Three of the new arena’s works are at the busy corner of Prairie Avenue and Century Boulevard and can be seen from the street. Martinez’s Same Boat is a text piece, a neon sign quoting the Civil Rights leader Whitney M. Young: “We may have all come on different ships but we’re in the same boat now.” Meanwhile, Shin’s Spring to Life is a tall, multicoloured glass mural depicting basketball players moving through a stream-like background. (Her research showed that there had once been a natural spring in the neighbourhood.)

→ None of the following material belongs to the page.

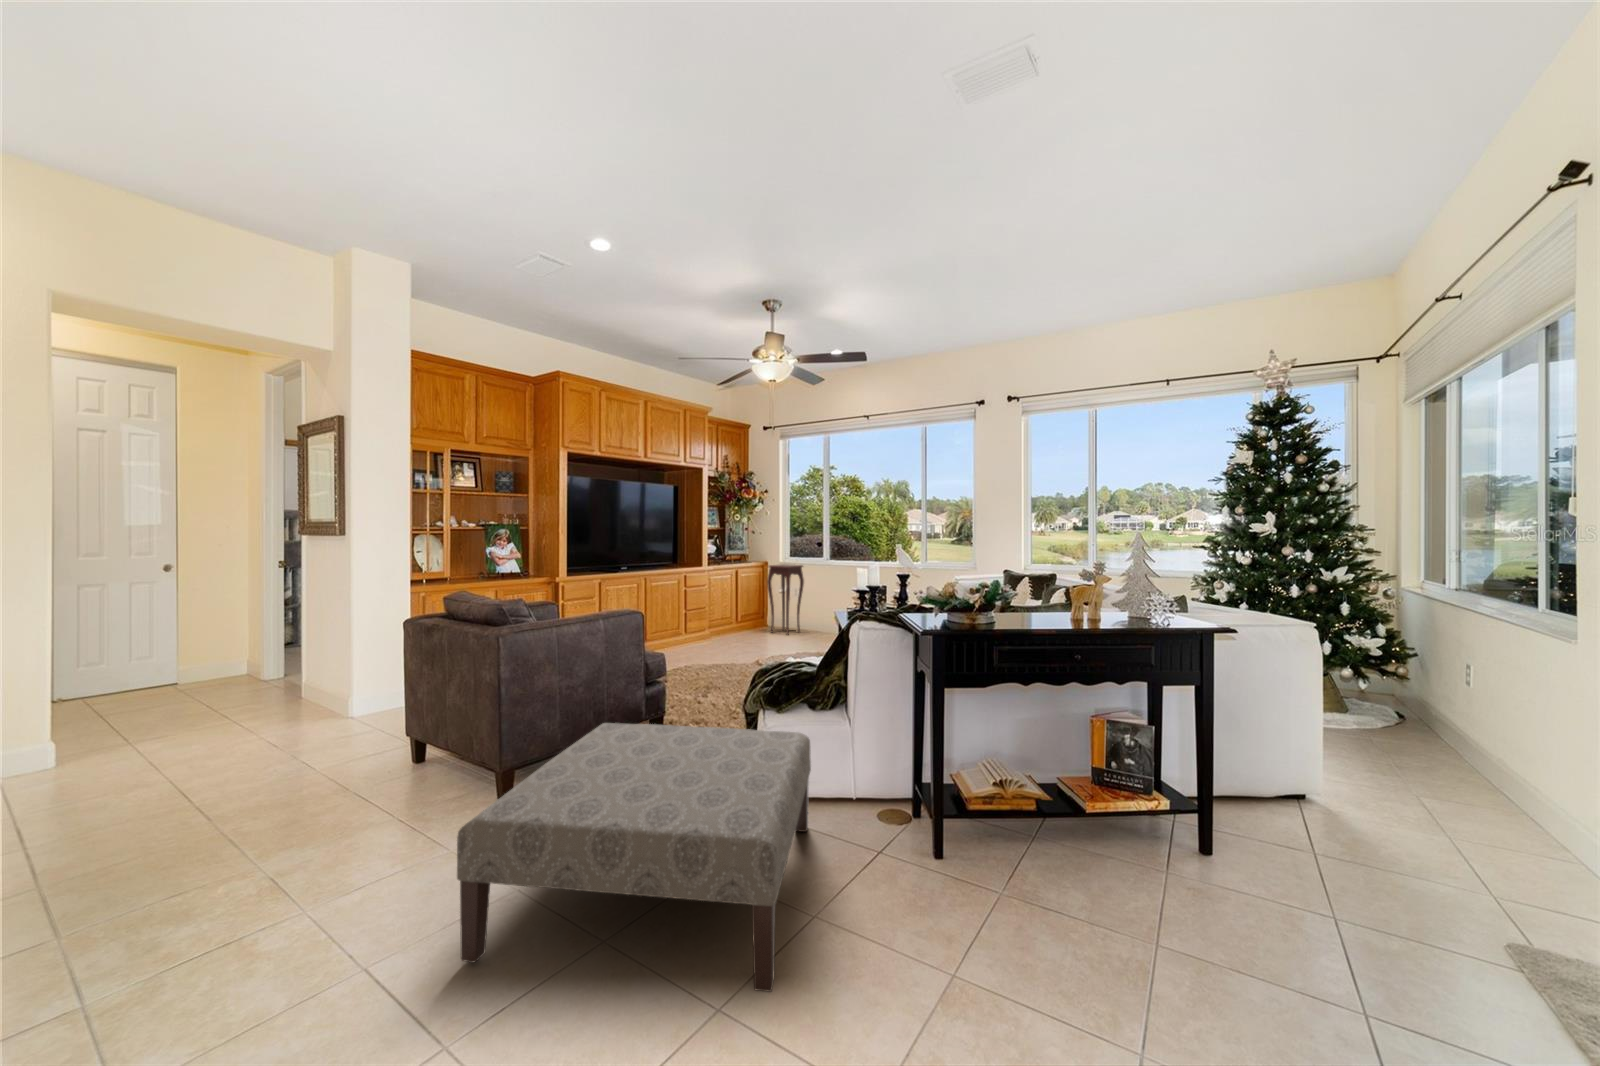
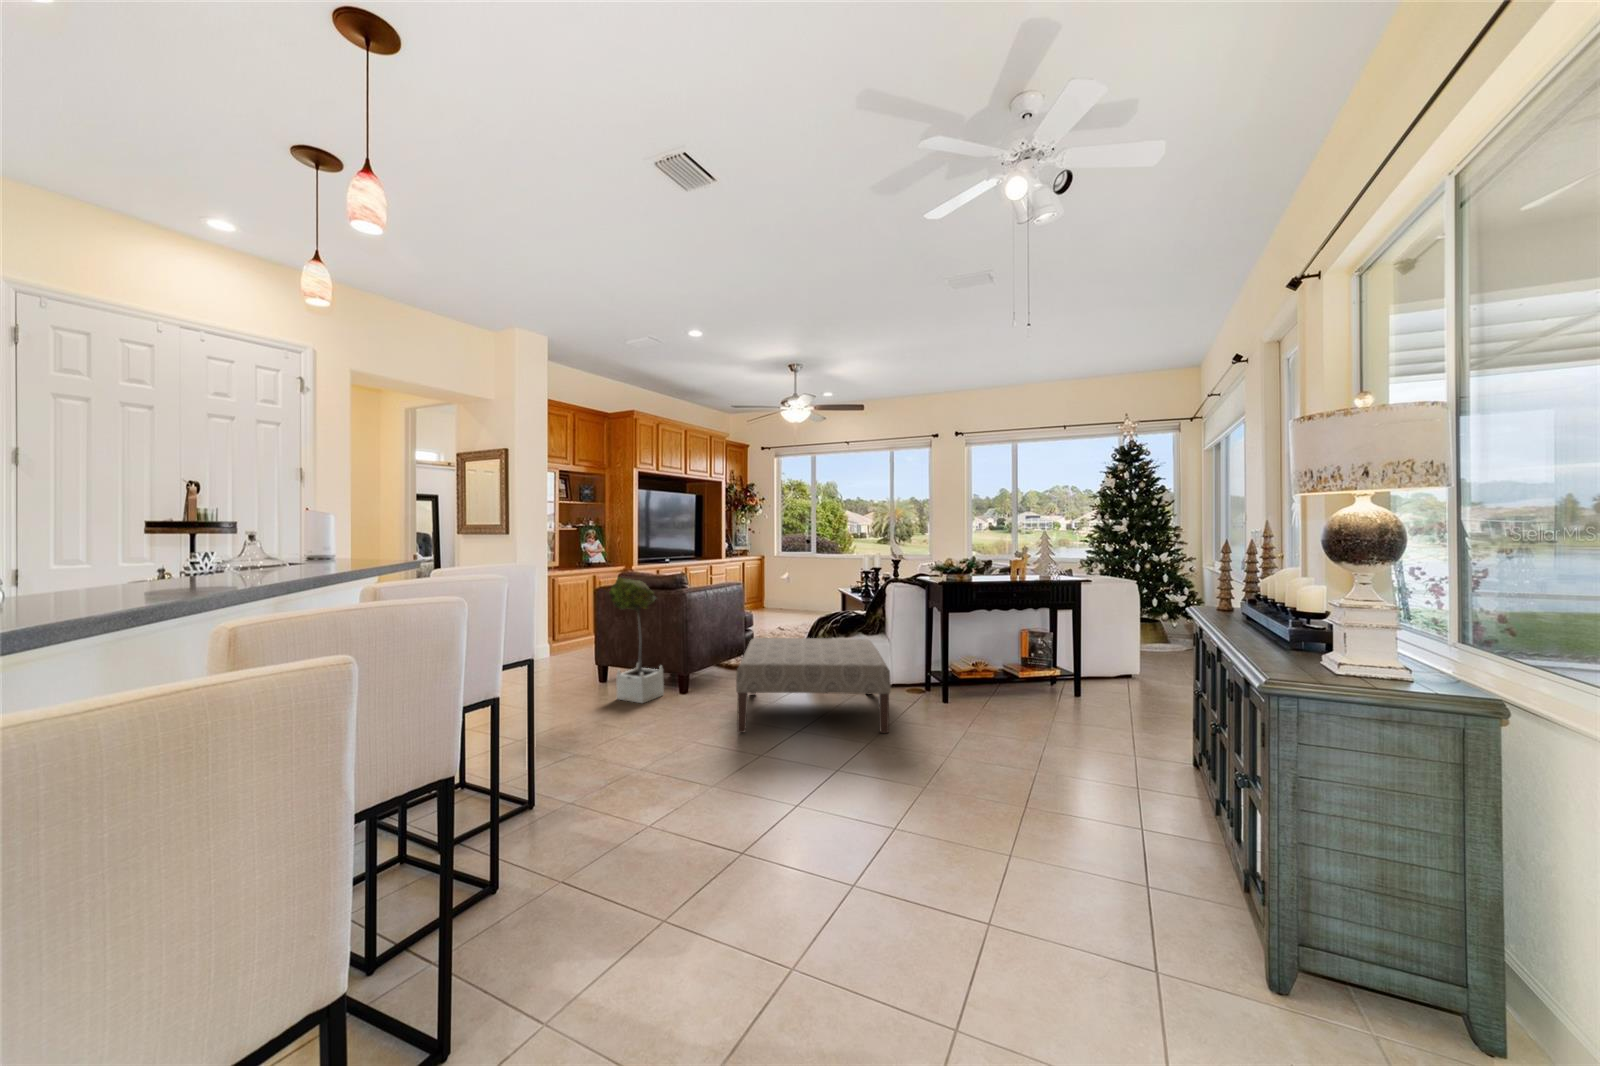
side table: present [767,564,804,635] -> none [771,557,799,613]
potted tree: none [361,614,462,835] -> present [609,577,664,703]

Along Prairie is Massenburg’s 100-ft-long mural Cultural Playground, made of porcelain enamel on steel panels. “I wanted to create something that was going to bring all the different communities together,” says Massenburg, who lives in Inglewood. “Because we’re so separated by freeways and trying to get here and there.” The mural is a series of exuberant vignettes that include people of different ethnicities singing, dancing and making music.
Inside the plaza is the sole sculpture, Kaino’s Sails. An avid basketball fan, the artist created his version of a clipper ship with the “sails” made of basketball backboards modelled after different ones he found in various cities and neighbourhoods. “Some of them are direct references,” he said during a walkthrough. “There’s a basketball backboard in Oregon that was a barn door in red. Some are a mix of two or three different backboards. My hope is that people walking by will recognize a piece of the backboard and understand that we’re all connected to each other one way or another.”

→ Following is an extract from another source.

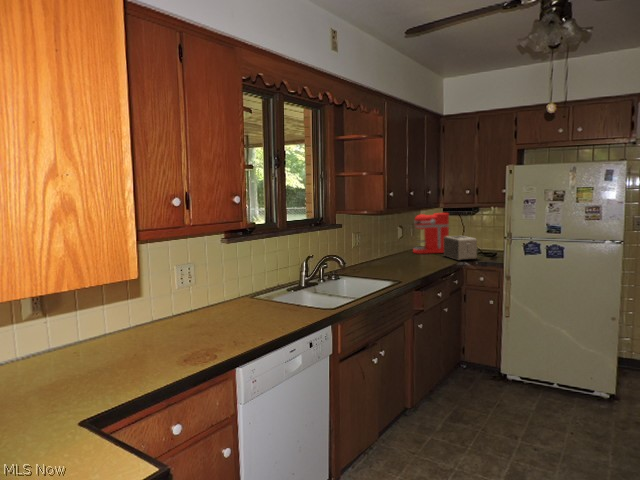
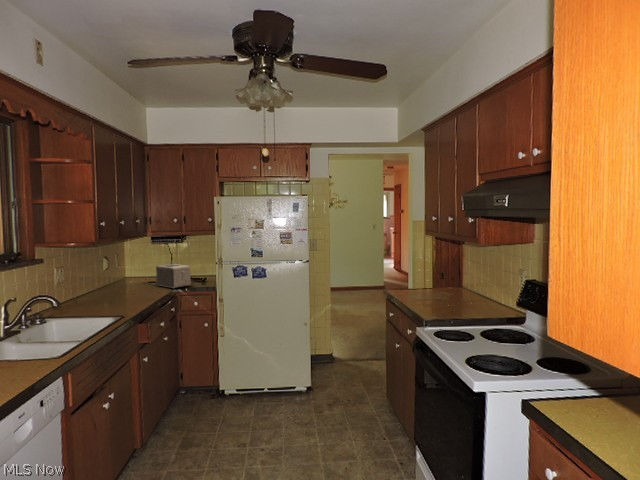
coffee maker: present [413,213,449,254] -> none [121,242,161,286]

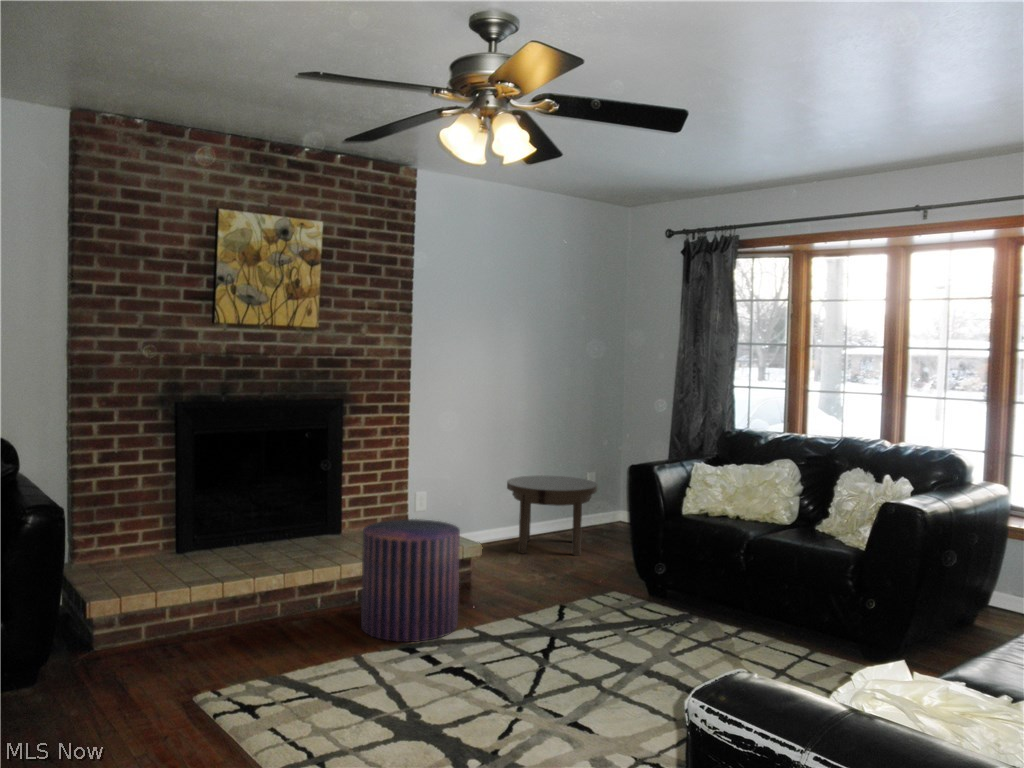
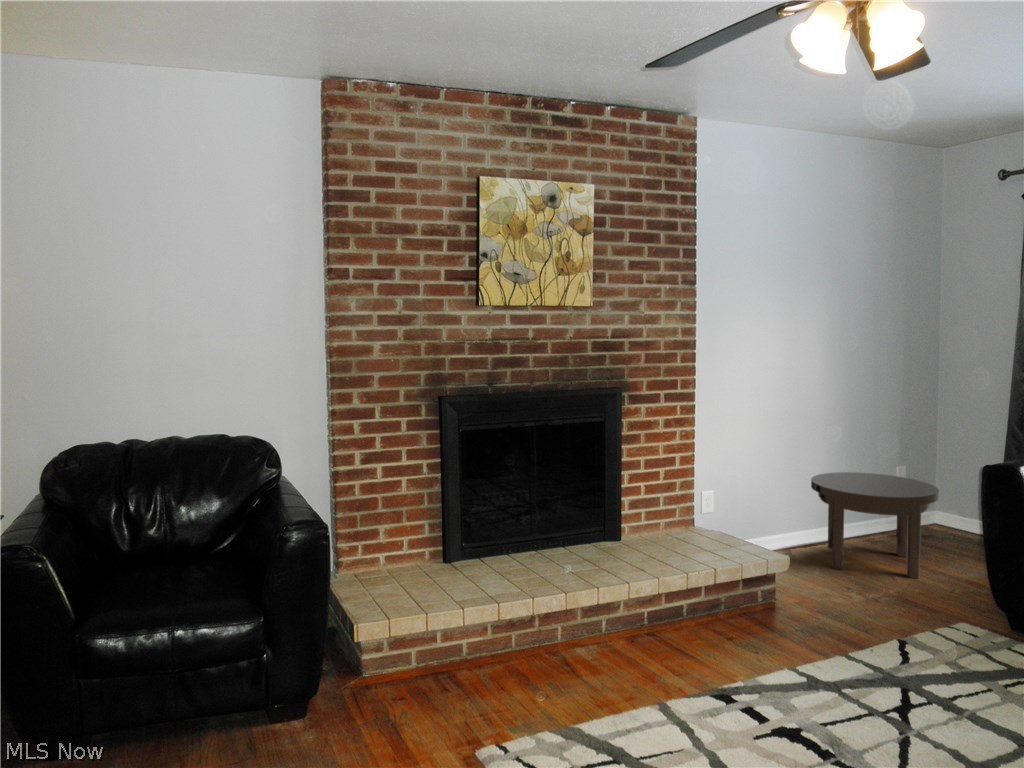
pouf: present [361,519,460,642] -> none [661,544,801,732]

Notably, the first public event at the Intuit Dome will not be a basketball game but a Bruno Mars concert on 15 August. There are a number of large venues in the neighbourhood that host not only sporting events but also concerts and other events, as well as their own art installations. The Intuit Dome seats up to 17,700 people and is within walking distance—should Angelenos choose to walk—of SoFi Stadium (seating 70,000) and the recently opened Cosm (seating 1,750), which presents immersive programming using its own proprietary LED system.
Cosm is part of the futuristic Hollywood Park development, which also includes condominiums, movie theatres, shops and a casino. Formally dubbed Cosm Los Angeles, it is the first of a series of immersive spaces built by the entertainment, media and technology company Cosm. (Cosm Dallas is coming soon.) The venue emulates a “you-are-there” feeling with an LED screen that stretches over part of the ceiling and continues onto a curved wall. While it will mostly be used to transmit live sporting events, it will also host other kinds of programming. In the opening weeks, Cosm has scheduled Cirque du Soleil’s O, as well as the artist Nancy Baker Cahill’s Seek—a specially commissioned piece with strong environmental themes.